Your head says forget it
But your heart’s still smokin’

-Joni Mitchell, “You Turn Me On, I’m A Radio”

I love my profession. My heart belongs to my wife, but that’s a different sort of love.* I love my job because it affords me the privilege of being admitted into the deep recesses of patients’ emotional landscapes as they make complicated decisions and experience life-altering events. And I love genetic counseling because it let’s me believe that my skills and education are making a dent in this hard, hard world. I hope that I am helping reduce the emotional and physical suffering from genetic disease and that I make patients’ lives better in small or big ways.

Or perhaps I am  unrealistically romantic. It could be that for many patients genetic counseling doesn’t amount to a hill of beans. Maybe I get more out of this relationship than they do.

Intimate relationships are, by their nature, plagued by doubt. But unexplored doubt only festers. So let me ask  a very difficult question: Would it make a heck of a lot of difference to the world if the profession of genetic counseling abruptly vanished? Who would notice?

We like to think that we are critical to Mission Healthcare. And no doubt we can all supply a fistful of anecdotes to support our case. This patient was given inaccurate information by her physician and almost had an unnecessary mastectomy before she saw me. Or  how about that physician who told the patient she had Huntington disease when in fact she had a normal number of repeats? That poor woman was beside herself. A patient last week said I was the only one who could help her come to grips with her child’s diagnosis, and she finally felt like she and her husband could get on with the business of being a family again. And then there was that evil dragon of an insurance company I slew the other day.
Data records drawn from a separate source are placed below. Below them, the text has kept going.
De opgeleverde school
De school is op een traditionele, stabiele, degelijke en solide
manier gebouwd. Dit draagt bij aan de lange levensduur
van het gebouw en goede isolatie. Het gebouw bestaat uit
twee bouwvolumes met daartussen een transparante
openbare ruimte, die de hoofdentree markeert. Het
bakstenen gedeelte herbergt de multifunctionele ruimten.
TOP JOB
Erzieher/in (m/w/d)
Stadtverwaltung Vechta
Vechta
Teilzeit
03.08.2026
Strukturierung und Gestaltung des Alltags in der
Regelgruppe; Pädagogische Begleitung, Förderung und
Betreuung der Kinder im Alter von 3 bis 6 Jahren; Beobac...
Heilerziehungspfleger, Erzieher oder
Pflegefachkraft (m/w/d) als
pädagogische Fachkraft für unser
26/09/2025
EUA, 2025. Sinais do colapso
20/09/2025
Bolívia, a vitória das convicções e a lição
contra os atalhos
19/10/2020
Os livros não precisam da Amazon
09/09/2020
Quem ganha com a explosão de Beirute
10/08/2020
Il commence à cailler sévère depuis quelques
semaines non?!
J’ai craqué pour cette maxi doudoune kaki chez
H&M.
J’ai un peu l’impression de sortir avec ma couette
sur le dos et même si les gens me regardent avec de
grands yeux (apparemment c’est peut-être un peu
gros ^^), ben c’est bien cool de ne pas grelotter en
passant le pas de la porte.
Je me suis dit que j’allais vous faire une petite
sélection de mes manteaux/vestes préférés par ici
To be sure, these anecdotes are important to me; they keep my heart smokin’. But my head asks “How do we know that somebody else couldn’t do our job as well, if not better, or that our jobs are even necessary?” Where are the studies that compare genetic counselors to other healthcare providers, or  to smart phone apps for that matter? There are a few studies, but they are limited by small sample sizes or questionable outcome measures like information recall and anxiety. Which genetic counseling patient isn’t rightly anxious and wouldn’t it be more useful to help them cope with their anxiety rather than trying to make it poof-disappear?
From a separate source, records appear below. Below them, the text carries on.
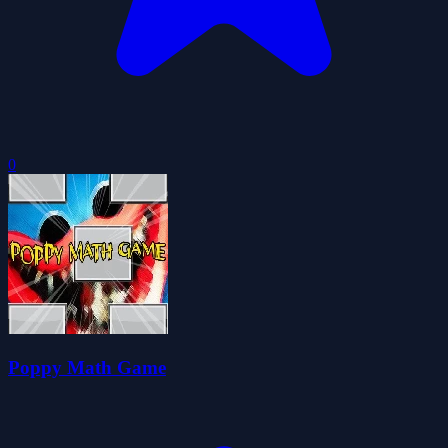
0
Poppy Math Game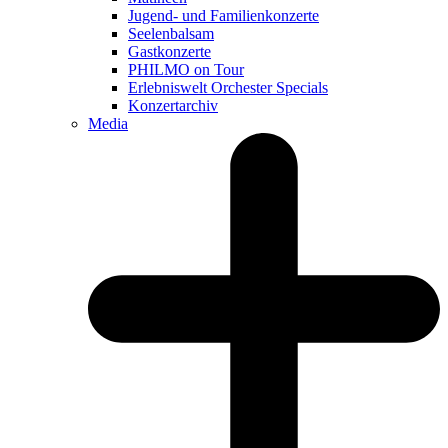
Jugend- und Familienkonzerte
Seelenbalsam
Gastkonzerte
PHILMO on Tour
Erlebniswelt Orchester Specials
Konzertarchiv
Media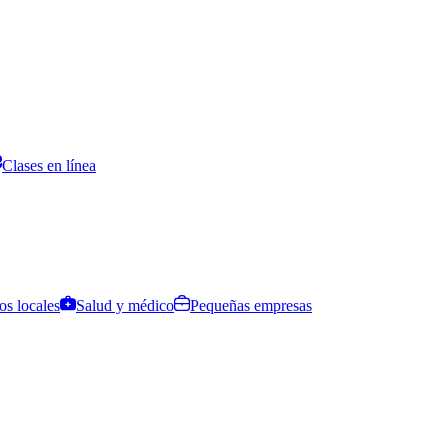
Clases en línea
os locales
Salud y médico
Pequeñas empresas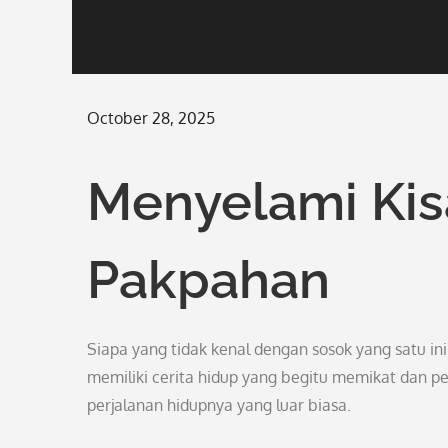
Posted
October 28, 2025
on
Menyelami Kis
Pakpahan
Siapa yang tidak kenal dengan sosok yang satu i
memiliki cerita hidup yang begitu memikat dan pe
perjalanan hidupnya yang luar biasa.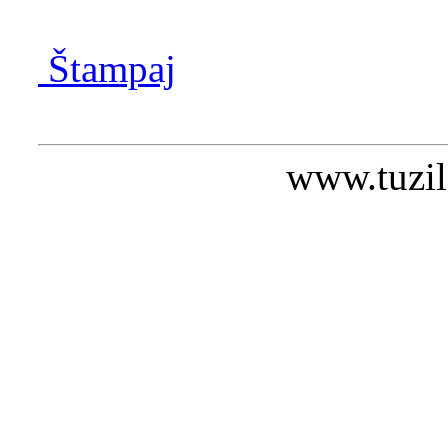
Štampaj
www.tuzil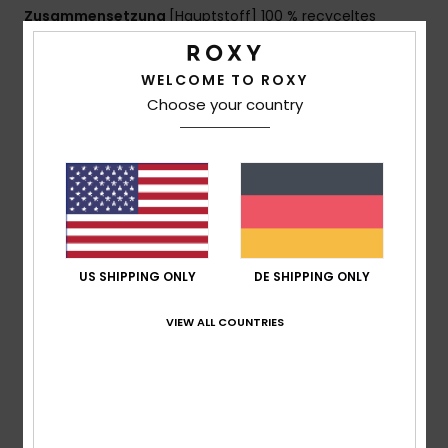
Zusammensetzung
[Hauptstoff] 100 % recyceltes
Polyester
WELCOME TO ROXY
Choose your country
Versand & Rückversand
Kundenbewertungen
Durchschnittliche Bewertung
US SHIPPING ONLY
DE SHIPPING ONLY
5.0
VIEW ALL COUNTRIES
/5
basierend auf
1 verifizierten Bewertungen
seit
Dezember 2025
100% unserer Kunden empfehlen dieses Produkt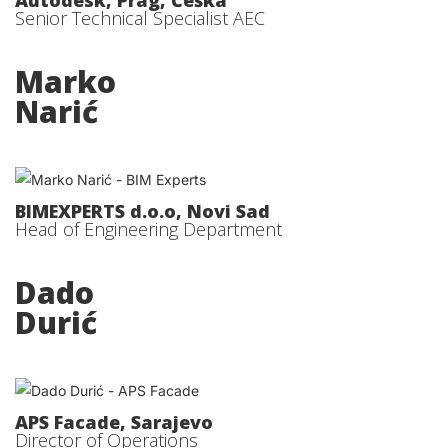
Autodesk, Prag, Češka
Senior Technical Specialist AEC
Marko
Narić
BIMEXPERTS d.o.o, Novi Sad
Head of Engineering Department
Dado
Durić
APS Facade, Sarajevo
Director of Operations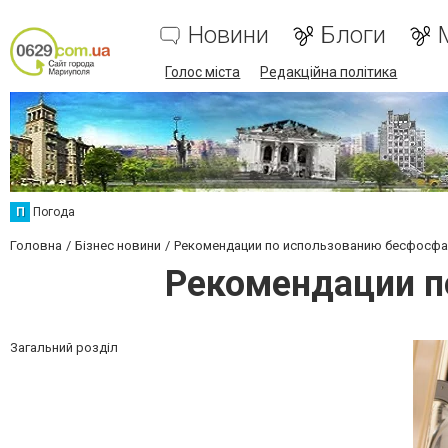
Новини
Блоги
Голос міста
Редакційна політика
П
Погода
Головна
Бізнес новини
Рекомендации по использованию бесфосф
Рекомендации п
Загальний розділ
So if genetic counselors weren’t here, maybe some people would never quite grasp  the subtleties of x-linked inheritance, the mechanics of adjacent 1 segregation, or the bayesian likelihood that they will have a child with spinal muscular atrophy. Who knows if patients even care about these matters? We all know that knowledge has very little to do with decision-making or adaptation and patients will still be just as anxious.  And if prenatal diagnosis ceased to exist, the net result would be an increase in the number of births of children with Down syndrome . One might argue this is not exactly a public health emergency or a critical failure of the healthcare system.
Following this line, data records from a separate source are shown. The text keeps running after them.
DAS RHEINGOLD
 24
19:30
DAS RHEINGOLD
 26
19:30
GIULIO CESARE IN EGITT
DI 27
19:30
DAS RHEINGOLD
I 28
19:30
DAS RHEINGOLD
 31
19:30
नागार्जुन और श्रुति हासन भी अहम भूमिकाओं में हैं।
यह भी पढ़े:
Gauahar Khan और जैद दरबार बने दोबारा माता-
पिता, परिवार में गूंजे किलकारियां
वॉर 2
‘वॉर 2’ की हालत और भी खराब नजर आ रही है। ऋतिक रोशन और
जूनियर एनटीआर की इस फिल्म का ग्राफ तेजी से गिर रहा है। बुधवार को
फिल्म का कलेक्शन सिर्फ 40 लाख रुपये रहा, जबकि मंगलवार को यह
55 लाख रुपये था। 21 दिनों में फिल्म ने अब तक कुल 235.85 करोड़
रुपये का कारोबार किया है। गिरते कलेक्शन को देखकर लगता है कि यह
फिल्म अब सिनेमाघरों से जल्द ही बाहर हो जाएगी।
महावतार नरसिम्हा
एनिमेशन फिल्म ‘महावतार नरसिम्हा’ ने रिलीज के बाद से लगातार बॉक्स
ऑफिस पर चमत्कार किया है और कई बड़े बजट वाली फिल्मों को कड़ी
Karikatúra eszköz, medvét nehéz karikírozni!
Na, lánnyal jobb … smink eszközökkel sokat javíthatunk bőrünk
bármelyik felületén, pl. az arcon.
How can I doubt something I have been doing for three decades? Well, the doubt is mostly in my head, not in my heart. So I challenge you all to restore my faith in this relationship. Prove our value to patients and the healthcare system. Go out and do the studies. Measure all kinds of outcomes – psychosocial adaptation, public health measures like reducing the incidence of serious cancers, quality of decision making (how come nobody tries to measure whether patients make good decisions or bad decisions?), empowerment, perceive personal control, whatever. Do them all.  Let’s finally listen seriously to Shoshana Shiloh, Marion McAllister, Barb Biesecker and the other researchers who have been prodding us for years to examine genetic counseling outcomes. But then be prepared to take a long, hard look at ourselves, what we do, if we should even be doing it, question our assumptions and ethos, and think about how we should change the very nature of genetic counseling. Let’s be sure the relationship is as rewarding for our patients as it is for us. Make the fire in my heart spark some passion in my head.

* – My love for my wife is better evoked by this verse from a Tom Waits song:

In this land there’s a town/In that town there’s a house/ In that house there’s a woman/And in that woman there’s a heart that I love.